Zunächst kann ich einiges nicht nachvollziehen. Du schreibst, dass du mit XAMPP arbeitest. Ich gehe mal davon aus, dass du Windows verwendest. Die Installation von XAMPP enthält bereits die Installation von MariaDB und phpmyAdmin. Nach der Installation von XAMPP sollte das also schon mal funktionieren. Weiterhin sollte XAMPP 8.1.1 auch einen Tomcat 8.5.73 enthalten. Ich gehe davon aus, dass bei richtiger Installation auch dieser funktioniert. Für die Installation ist auch ein grafischer Installer verfügbar und die einzelnen Komponenten sind nach der Installation als Dienste verfügbar und lassen sich per XAMPP bequem starten und stoppen.

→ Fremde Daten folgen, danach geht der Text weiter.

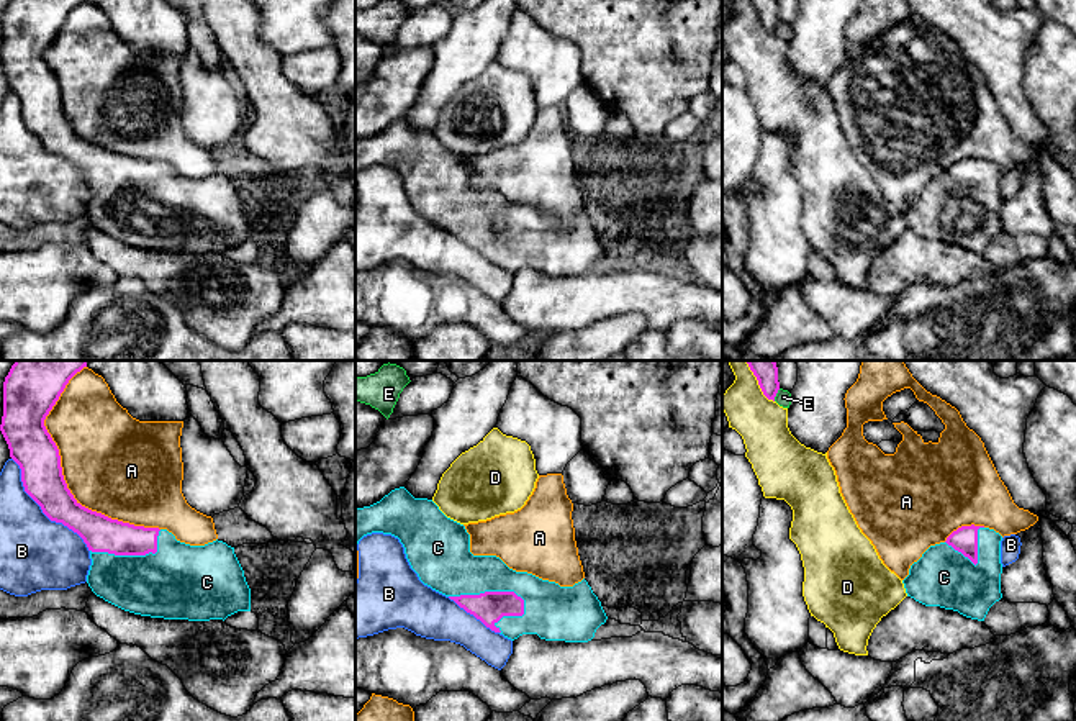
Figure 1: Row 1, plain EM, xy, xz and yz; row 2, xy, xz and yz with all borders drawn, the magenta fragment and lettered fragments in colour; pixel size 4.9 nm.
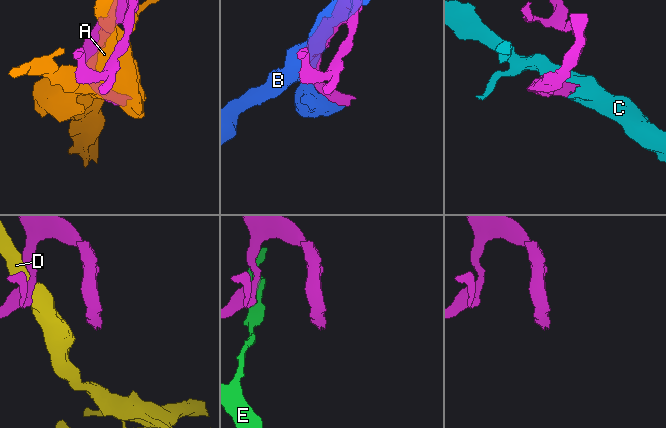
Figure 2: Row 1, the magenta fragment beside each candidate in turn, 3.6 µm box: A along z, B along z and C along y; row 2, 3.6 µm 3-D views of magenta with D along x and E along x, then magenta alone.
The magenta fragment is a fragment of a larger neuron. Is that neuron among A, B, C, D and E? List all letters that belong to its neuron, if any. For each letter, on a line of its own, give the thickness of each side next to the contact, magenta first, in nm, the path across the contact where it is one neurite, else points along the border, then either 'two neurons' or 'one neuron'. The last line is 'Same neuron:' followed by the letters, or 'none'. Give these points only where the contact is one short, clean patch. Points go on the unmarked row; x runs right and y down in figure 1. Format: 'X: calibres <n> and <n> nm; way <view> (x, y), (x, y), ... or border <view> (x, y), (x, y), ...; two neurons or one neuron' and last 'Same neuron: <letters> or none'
A: calibres 220 and 500 nm; two neurons
B: calibres 200 and 360 nm; two neurons
C: calibres 160 and 260 nm; one neuron
D: calibres 100 and 240 nm; two neurons
E: calibres 100 and 80 nm; two neurons
Same neuron: C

Skripte sind hier erst mal noch gar nicht notwendig.
Weiterhin würde ich die Installation erst mal in VirtualBox o.ä. testen um mir nicht unnötig meine Maschine zu versauen. 
Falls du keine Windows-Lizenz für VirtualBox besitzt kannst du auch Linux verwenden. Es würde sich auch anbieten die gesamte Entwicklung in der VM durchzuführen. Der Vorteil ist, dass du eine VM wie ein Notebook einfach weitergeben kannst. Nachteil ist, dass eine VM etwas langsamer als ein echter PC ist.


----------



## Oneixee5 (31. Dez 2021)

Beginner22 hat gesagt.:


> Code Anfang zum Verbinden


Was dann folgt ist unbrauchbar. Die Datenbankverbindung wird im Tomcat eingerichtet: https://tomcat.apache.org/tomcat-8.5-doc/jndi-datasource-examples-howto.html. MySQL und MariaDB sind da etwa gleich zu handhaben. Im Java-Teil also JSP's und Servlets wird diese dann als Datasource verwendet.


----------



## M.L. (31. Dez 2021)

Weiterhin *könnten* die zu neue Java-Version sowie Teile der Verbindung zur DB Probleme bereiten (legacy way), siehe https://mariadb.com/kb/en/about-mariadb-connector-j/#getting-a-new-connection.  Und neben VirtualBox kann man sich "Docker" anschauen.


----------